***** DATA SECTION

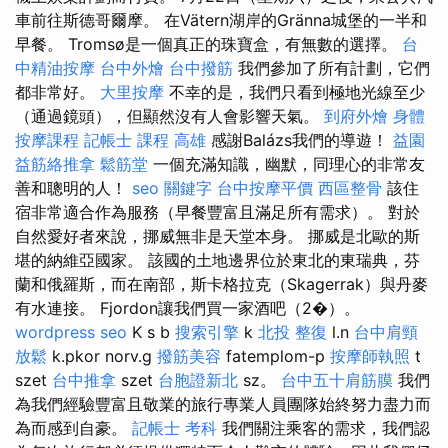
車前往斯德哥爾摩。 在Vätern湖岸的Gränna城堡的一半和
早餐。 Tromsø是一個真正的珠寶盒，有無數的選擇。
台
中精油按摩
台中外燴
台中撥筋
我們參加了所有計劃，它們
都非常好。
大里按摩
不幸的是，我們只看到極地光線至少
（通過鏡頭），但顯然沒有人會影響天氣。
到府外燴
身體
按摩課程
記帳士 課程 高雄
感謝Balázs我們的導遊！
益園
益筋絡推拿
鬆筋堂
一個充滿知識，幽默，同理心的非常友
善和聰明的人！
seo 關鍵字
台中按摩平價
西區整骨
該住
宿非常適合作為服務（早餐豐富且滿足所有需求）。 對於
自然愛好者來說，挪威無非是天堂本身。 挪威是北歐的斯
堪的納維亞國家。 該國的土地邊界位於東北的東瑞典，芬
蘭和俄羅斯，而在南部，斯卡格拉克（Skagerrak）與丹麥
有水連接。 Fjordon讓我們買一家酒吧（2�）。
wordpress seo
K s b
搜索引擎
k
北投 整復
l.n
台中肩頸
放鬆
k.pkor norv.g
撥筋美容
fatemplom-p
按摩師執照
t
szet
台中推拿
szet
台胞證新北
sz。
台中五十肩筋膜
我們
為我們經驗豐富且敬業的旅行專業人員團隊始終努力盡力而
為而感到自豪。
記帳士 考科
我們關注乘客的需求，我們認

**********

■ **TASK REQUIREMENTS**: If pictures appear among the entries above, omit them; repeat everything else verbatim.

■ **THE ANSWER**:
車前往斯德哥爾摩。 在Vätern湖岸的Gränna城堡的一半和
早餐。 Tromsø是一個真正的珠寶盒，有無數的選擇。
台
中精油按摩
台中外燴
台中撥筋
我們參加了所有計劃，它們
都非常好。
大里按摩
不幸的是，我們只看到極地光線至少
（通過鏡頭），但顯然沒有人會影響天氣。
到府外燴
身體
按摩課程
記帳士 課程 高雄
感謝Balázs我們的導遊！
益園
益筋絡推拿
鬆筋堂
一個充滿知識，幽默，同理心的非常友
善和聰明的人！
seo 關鍵字
台中按摩平價
西區整骨
該住
宿非常適合作為服務（早餐豐富且滿足所有需求）。 對於
自然愛好者來說，挪威無非是天堂本身。 挪威是北歐的斯
堪的納維亞國家。 該國的土地邊界位於東北的東瑞典，芬
蘭和俄羅斯，而在南部，斯卡格拉克（Skagerrak）與丹麥
有水連接。 Fjordon讓我們買一家酒吧（2�）。
wordpress seo
K s b
搜索引擎
k
北投 整復
l.n
台中肩頸
放鬆
k.pkor norv.g
撥筋美容
fatemplom-p
按摩師執照
t
szet
台中推拿
szet
台胞證新北
sz。
台中五十肩筋膜
我們
為我們經驗豐富且敬業的旅行專業人員團隊始終努力盡力而
為而感到自豪。
記帳士 考科
我們關注乘客的需求，我們認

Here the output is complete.